The United Nations and the Sudanese government are exchanging accusations regarding the delay in deployment of international peacekeepers in the war-torn Darfur province.
Head of the U.N. peacekeeping unit Jean-Marie Guehenno said Khartoum was imposing obstacles, such as rejection of non-African peacekeeping forces and operational restrictions on the forces.
Khartoum says the U.N. has delayed meetings to discuss the deployment.
The U.N. plans to send the new hybrid peacekeeping force to replace a struggling 7,000-strong AU force which has been unable to end the violence in Darfur. The plan was approved after months of negotiations and was reluctantly accepted by Khartoum.

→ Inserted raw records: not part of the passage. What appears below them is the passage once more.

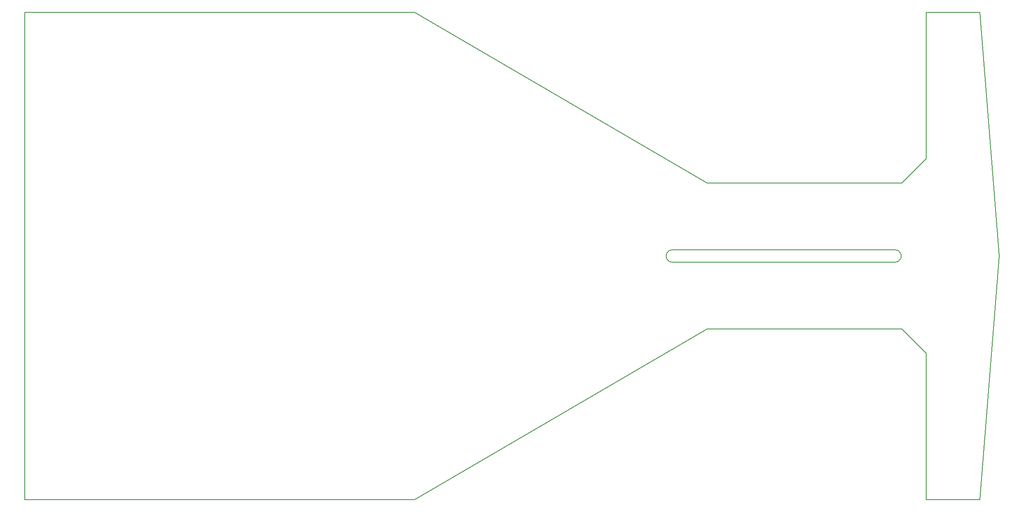
<source format=gbr>
G04 #@! TF.FileFunction,Profile,NP*
%FSLAX46Y46*%
G04 Gerber Fmt 4.6, Leading zero omitted, Abs format (unit mm)*
G04 Created by KiCad (PCBNEW 4.0.7-e2-6376~58~ubuntu14.04.1) date Tue Oct  3 22:56:20 2017*
%MOMM*%
%LPD*%
G01*
G04 APERTURE LIST*
%ADD10C,0.100000*%
%ADD11C,0.150000*%
G04 APERTURE END LIST*
D10*
D11*
X182880000Y-96266000D02*
X228600000Y-96266000D01*
X228600000Y-93726000D02*
X182880000Y-93726000D01*
X181610000Y-94996000D02*
G75*
G03X182880000Y-96266000I1270000J0D01*
G01*
X182880000Y-93726000D02*
G75*
G03X181610000Y-94996000I0J-1270000D01*
G01*
X228600000Y-96266000D02*
G75*
G03X229870000Y-94996000I0J1270000D01*
G01*
X229870000Y-94996000D02*
G75*
G03X228600000Y-93726000I-1270000J0D01*
G01*
X246000000Y-145000000D02*
X250000000Y-95000000D01*
X235000000Y-145000000D02*
X246000000Y-145000000D01*
X246000000Y-45000000D02*
X250000000Y-95000000D01*
X235000000Y-45000000D02*
X246000000Y-45000000D01*
X190000000Y-110000000D02*
X130000000Y-145000000D01*
X230000000Y-110000000D02*
X190000000Y-110000000D01*
X190000000Y-80000000D02*
X130000000Y-45000000D01*
X230000000Y-80000000D02*
X190000000Y-80000000D01*
X130000000Y-45000000D02*
X50000000Y-45000000D01*
X235000000Y-75000000D02*
X230000000Y-80000000D01*
X235000000Y-45000000D02*
X235000000Y-75000000D01*
X235000000Y-115000000D02*
X235000000Y-145000000D01*
X230000000Y-110000000D02*
X235000000Y-115000000D01*
X50000000Y-145000000D02*
X130000000Y-145000000D01*
X50000000Y-45000000D02*
X50000000Y-145000000D01*
M02*

</source>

More than 200,000 people have been killed in the conflict, which began in early 2003. The government denies claims that it unleashed armed groups called Janjaweed against the people of Darfur and maintains the death toll is much lower than has been reported.
Meanwhile, internally displaced people in Darfur are staging protests against the deployment of Chinese peacekeepers.
Demonstrators have also delivered letters to the African Union and to the U.N. explaining that they could not trust “Khartoum providers of weapons” to protect them.
The suspicious attitude towards China stems from China’s financial dealings with the Sudanese government. China buys a large quantity of Sudan’s oil and sells Khartoum weapons. Critics say China has failed to use its leverage to pressure Khartoum into ending the conflict in Darfur.
China has sent 135 military engineers to Darfur, as part of a 26,000-strong international peacekeeping force, which will be comprised of troops contributed by the U.N. and the AU.